> [Task directions] Answer with a number only, stating how many lines of the records hold the word "MALI".

> [Listed entries]
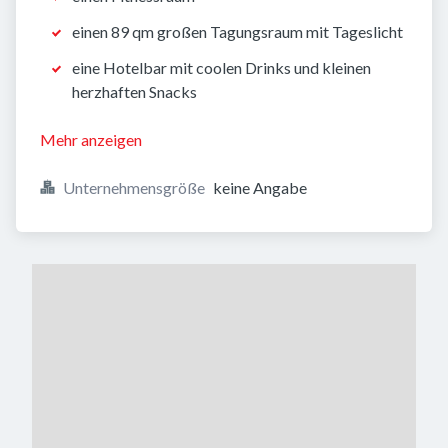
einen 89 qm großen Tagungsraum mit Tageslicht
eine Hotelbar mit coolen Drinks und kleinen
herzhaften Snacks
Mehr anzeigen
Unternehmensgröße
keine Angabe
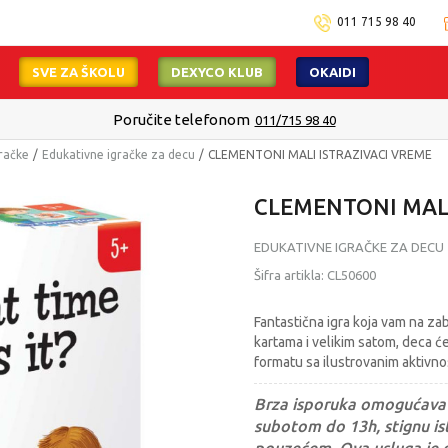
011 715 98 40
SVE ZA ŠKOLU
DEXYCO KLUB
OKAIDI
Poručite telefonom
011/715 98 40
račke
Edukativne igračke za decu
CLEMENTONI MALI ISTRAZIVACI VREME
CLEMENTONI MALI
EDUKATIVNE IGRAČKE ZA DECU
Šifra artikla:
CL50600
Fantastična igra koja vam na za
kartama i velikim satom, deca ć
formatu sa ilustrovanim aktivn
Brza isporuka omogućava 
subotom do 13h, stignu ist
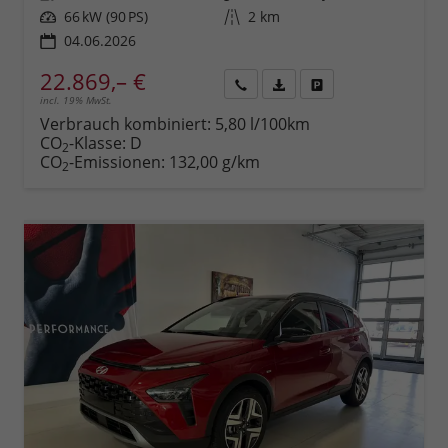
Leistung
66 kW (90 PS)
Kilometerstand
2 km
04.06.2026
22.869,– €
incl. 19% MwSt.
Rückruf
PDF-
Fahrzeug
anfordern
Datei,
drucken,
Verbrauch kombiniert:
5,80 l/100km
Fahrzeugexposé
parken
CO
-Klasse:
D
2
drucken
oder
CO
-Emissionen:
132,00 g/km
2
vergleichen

> [Solution for this exercise] 2